We have identified a few key challenges that needed particular attention during the planning and execution:

  • With a data size of 4.6TB, performing the migration with minimal downtime and the possibility of inconsistent data was a huge risk

  • Performance concerns with the new database version and cloud-hosted database.

  • Downstream application and Data pipeline impacts due to the upgrade of the database from the older 3.6.9 version to the newer 4.2.23 version.

We ensured to make the following steps:

  • Plan a technical assessment with MongoDB architects

  • Establish peak performance on “old” architecture and test the “new” one against the same load to size it

  • Accurately define migration plan

  • Ensure our monitoring and alerting are perfectly working during migration

  • Accurately define the rollback plan.

Testing the Migration plan with SandBox Environments:

We first created a sandbox environment of the application and integrated Atlas MongoDB into it. Then performed load testing to generate performance metrics for comparison between the old and new versions, and performed manual testing and automated regression testing to ensure that there are no issues in the application functionality. A migration playbook to perform the migration was created which was validated and refined on different sandbox environments.

As a rollback option, we set up an additional mirroring process that feeds data from Atlas to a self-hosted backup cluster. The idea of the backup cluster was to exercise the rollback option in case we run into unexpected issues with Atlas.

Data migration:

In order to keep data in sync between the two clusters, we could use either LiveMigration or Mongomirror.

LiveMigration is an agent, managed by Atlas that doesn’t require any installation from the customer and keeps data sync active for up to 72 hours.
We chose to use a more “low level” approach by using MongoMirror (that requires to be installed) which reads Oplogs from the source and replicates them on the destination cluster. Mongomirror has no limitations and can be kept active as long as necessary for the migration.

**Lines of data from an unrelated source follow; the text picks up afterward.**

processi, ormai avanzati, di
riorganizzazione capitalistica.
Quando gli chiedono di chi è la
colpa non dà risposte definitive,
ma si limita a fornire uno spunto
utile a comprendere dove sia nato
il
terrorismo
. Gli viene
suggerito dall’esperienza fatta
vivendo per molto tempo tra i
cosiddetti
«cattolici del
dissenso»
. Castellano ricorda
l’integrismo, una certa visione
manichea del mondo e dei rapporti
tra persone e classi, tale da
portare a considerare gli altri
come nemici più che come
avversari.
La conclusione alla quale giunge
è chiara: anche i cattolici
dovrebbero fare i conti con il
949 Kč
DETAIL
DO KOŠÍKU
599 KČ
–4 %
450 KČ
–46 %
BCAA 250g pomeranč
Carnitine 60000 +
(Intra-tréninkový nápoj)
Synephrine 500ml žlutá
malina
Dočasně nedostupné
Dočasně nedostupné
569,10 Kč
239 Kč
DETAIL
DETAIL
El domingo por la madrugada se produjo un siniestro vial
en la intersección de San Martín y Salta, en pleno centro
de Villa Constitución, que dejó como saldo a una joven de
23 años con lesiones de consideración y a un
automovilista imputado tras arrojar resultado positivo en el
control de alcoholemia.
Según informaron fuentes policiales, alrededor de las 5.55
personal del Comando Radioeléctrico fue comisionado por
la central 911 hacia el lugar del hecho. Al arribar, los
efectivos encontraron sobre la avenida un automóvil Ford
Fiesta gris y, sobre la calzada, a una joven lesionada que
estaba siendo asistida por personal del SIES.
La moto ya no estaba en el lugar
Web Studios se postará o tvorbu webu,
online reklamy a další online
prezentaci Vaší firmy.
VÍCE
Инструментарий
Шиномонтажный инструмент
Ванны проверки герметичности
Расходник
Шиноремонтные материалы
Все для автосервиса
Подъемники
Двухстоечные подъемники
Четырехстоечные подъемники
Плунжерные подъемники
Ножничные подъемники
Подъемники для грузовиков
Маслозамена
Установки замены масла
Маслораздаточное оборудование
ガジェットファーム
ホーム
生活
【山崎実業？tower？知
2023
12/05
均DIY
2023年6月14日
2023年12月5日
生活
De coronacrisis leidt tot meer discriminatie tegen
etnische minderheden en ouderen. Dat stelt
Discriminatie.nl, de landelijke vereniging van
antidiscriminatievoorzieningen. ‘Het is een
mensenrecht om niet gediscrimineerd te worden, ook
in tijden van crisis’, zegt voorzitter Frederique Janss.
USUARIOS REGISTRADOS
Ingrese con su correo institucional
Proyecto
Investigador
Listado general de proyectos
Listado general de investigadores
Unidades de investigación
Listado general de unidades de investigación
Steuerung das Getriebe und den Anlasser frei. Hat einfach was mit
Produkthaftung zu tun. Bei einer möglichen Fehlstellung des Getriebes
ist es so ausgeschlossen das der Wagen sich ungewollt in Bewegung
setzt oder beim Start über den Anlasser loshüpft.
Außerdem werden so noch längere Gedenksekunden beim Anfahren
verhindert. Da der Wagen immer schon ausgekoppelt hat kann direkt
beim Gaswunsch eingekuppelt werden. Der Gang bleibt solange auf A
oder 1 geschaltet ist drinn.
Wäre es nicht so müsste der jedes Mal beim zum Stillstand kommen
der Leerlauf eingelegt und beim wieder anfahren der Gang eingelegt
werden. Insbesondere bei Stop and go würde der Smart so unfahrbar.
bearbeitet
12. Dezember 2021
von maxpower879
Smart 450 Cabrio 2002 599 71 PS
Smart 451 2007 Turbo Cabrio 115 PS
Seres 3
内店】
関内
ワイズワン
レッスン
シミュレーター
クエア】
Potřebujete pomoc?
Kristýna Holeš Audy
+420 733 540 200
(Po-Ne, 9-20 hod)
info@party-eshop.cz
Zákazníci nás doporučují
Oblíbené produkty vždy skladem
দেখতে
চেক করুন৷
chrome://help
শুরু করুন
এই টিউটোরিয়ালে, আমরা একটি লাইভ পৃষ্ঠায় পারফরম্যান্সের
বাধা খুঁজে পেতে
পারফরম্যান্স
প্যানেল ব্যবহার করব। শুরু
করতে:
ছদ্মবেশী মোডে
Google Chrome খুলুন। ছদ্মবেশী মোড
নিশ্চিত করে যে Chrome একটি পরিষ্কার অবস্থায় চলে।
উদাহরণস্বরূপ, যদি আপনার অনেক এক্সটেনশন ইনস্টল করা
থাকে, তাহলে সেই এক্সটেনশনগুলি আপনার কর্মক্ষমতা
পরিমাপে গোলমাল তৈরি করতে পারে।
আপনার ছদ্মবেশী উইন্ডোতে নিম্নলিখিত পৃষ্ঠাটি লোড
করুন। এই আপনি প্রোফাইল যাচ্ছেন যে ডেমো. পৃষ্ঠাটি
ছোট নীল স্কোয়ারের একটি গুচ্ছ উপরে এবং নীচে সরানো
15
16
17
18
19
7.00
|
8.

So as part of the actual production migration, We triggered the MongoMirror process 10 days in advance to monitor the mirroring in depth. The low-risk downstream applications were migrated and tested one by one.

On M-day, during the application downtime, the connections to the self-hosted database were constantly monitored and a cooldown period was allotted for these connections to be terminated.

Conclusion:

This migration was finally completed successfully with minimal disruption to existing services (within an approved 2-hour downtime window over the weekend) with zero post-migration issues reported by anyone. We also continued to monitor for new errors and performance issues for a week after the migration and had a standby plan to roll back the migration in case of any major issues.